All available Pelagibacter ubique genomes (n = 172) available in the RefSeq database (from October 22nd, 2023)52 and MAGs from the 2020 phytoplankton spring bloom (n = 14)18 were screened for anti-phage defense mechanisms. DefenceFinder53 was used with the default database from October 22nd, 2023.

Statistics and modeling

Statistical analyses and corresponding visualizations were done in R (v4.2.2)54 (for used packages see supplementary material and methods). Repeated measures ANOVA was used to test for the specificity of pelagiphages to SAR11. Zombies were detected in all bacteria, using the 16S FISH probe EUB I-III, and compared to zombies in SAR11 (SAR11-mix, Supplementary Data 7). Samples originated from the time series and were not independent from each other. Thus, repeated measures ANOVA was chosen.

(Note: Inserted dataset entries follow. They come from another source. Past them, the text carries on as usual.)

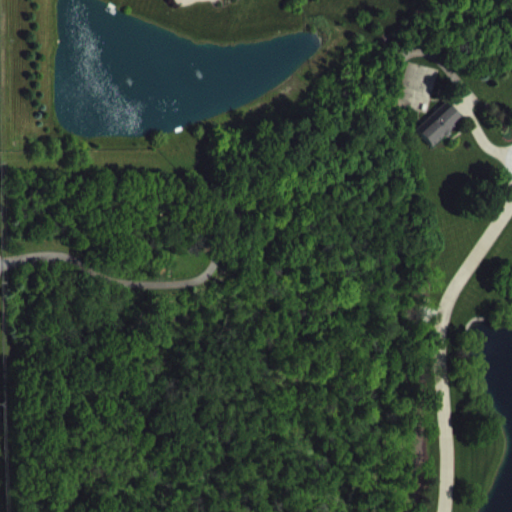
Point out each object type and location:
building: (440, 138)
road: (501, 156)
road: (299, 192)
road: (439, 344)
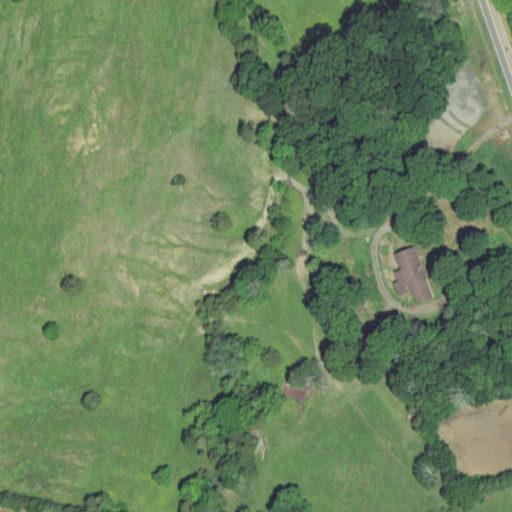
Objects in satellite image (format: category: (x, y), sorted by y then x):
road: (499, 36)
road: (374, 248)
building: (409, 275)
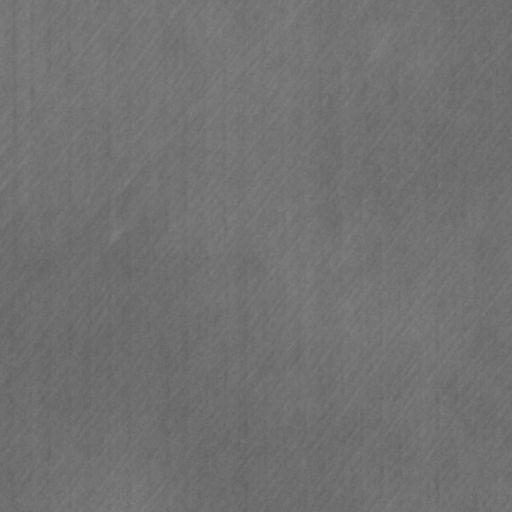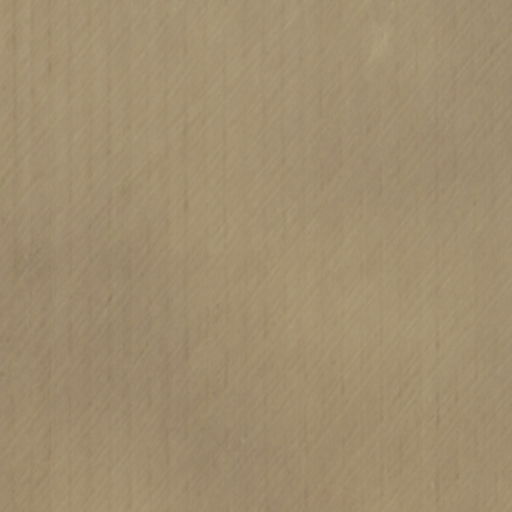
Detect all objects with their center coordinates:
crop: (256, 255)
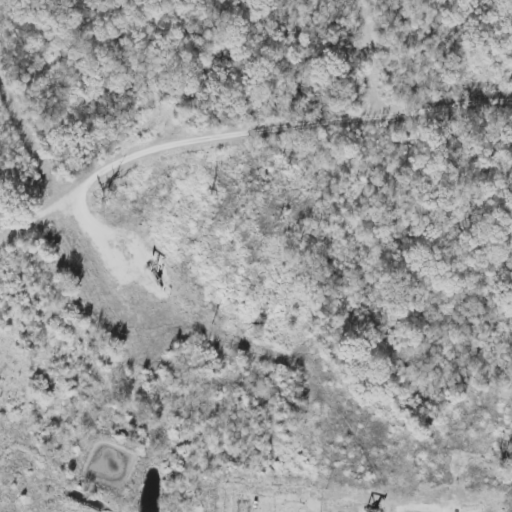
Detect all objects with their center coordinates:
road: (244, 133)
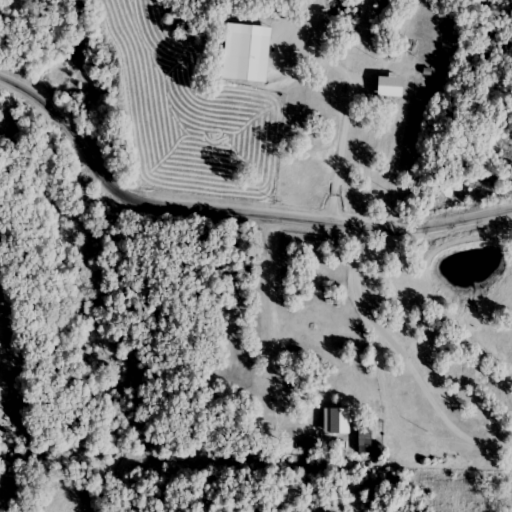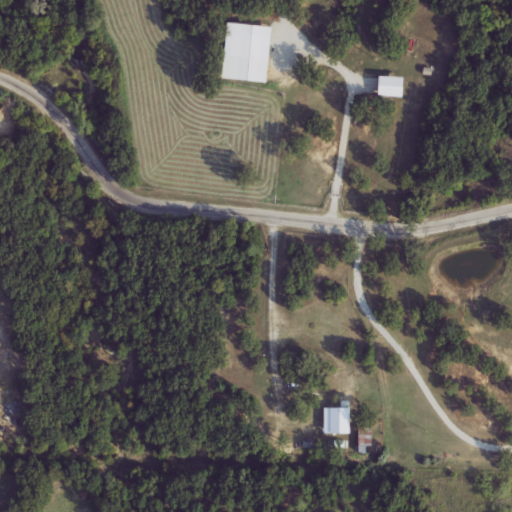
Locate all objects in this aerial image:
building: (248, 41)
building: (248, 42)
road: (346, 120)
road: (231, 211)
road: (410, 358)
building: (365, 439)
building: (366, 439)
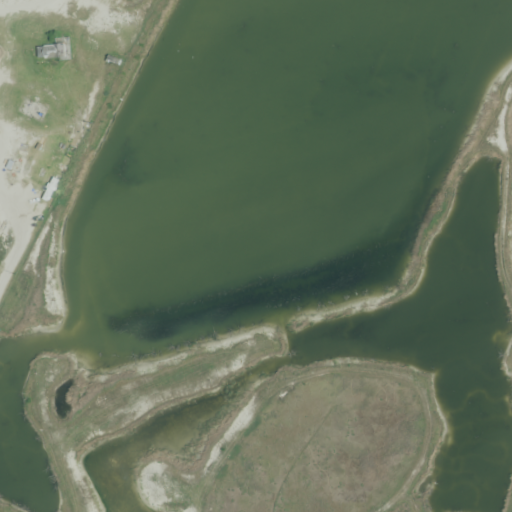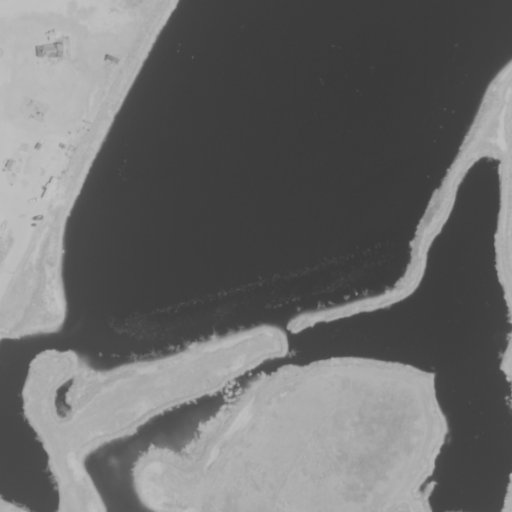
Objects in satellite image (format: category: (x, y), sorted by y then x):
building: (50, 53)
road: (57, 167)
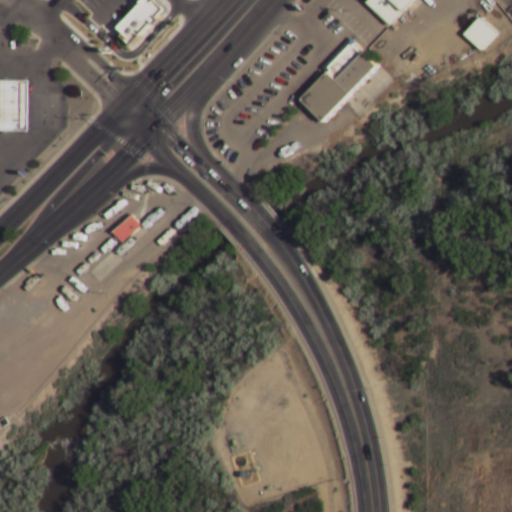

Bayesian beta regressions were applied to assess the relationship between (a) the abundance of phage-infected and zombie cells, with the model formula rel_infT ~Zombie_cells and (b) abundance of zombie and SAR11 cells, using the model formula Zombie_cells ~ rel_SAR11_abundance. rel_infT is the relative infection rate, transformed by adding 0.001 because two values of the data (148 data points) originally contained 0 for which the beta distribution is not defined; Zombie_cells is the relative abundance of Zombie cells; rel_SAR11_abundance is the relative SAR11 abundance; and FDC_percent is the frequency of dividing cells. The model predictions were back-transformed from the logit-scale for the plots in Fig. S5.

  1. a.

    We assumed a positive relationship between phage-infected cells and Zombie cells, as the 95% credible interval [4.083, 9.554] of the slope (on logit-scale) excluded 0 and all values of the posterior distribution for the slope were ≥ 0. The model predicts an intercept of −3.72 ± 0.1 and a slope of 6.92 ± 1.41 (on logit-scale; means ± SD).

  2. b.

    A negative relationship was assumed between the relative abundances of zombie and SAR11 cells, as all values of the posterior distribution for the slope were <0. The 95% credible interval was [−2.800, −0.953] (on logit-scale). The model predicted an intercept of −2.74 ± 0.1 and a slope of −1.87 ± 0.5 (on logit-scale; mean ± SD).

  3. c.

    We assumed a positive relationship between phage-infected cells and Zombie cells, as the 95% credible interval [0.02, 0.05] of the slope (on logit-scale) excluded 0 and only 1 of the 8000 values of the posterior distribution for the slope was ≤0. The model predicts an intercept of −3.72 ± 0.1 and a slope of 0.04 ± 0.01 (on logit-scale, mean ± SD).

In the model, flat priors (brms default) were used and 2000 iterations for 4 chains after a warmup period of 2000 iterations per chain.

Reporting summary

Further information on research design is available in the Nature Portfolio Reporting Summary linked to this article.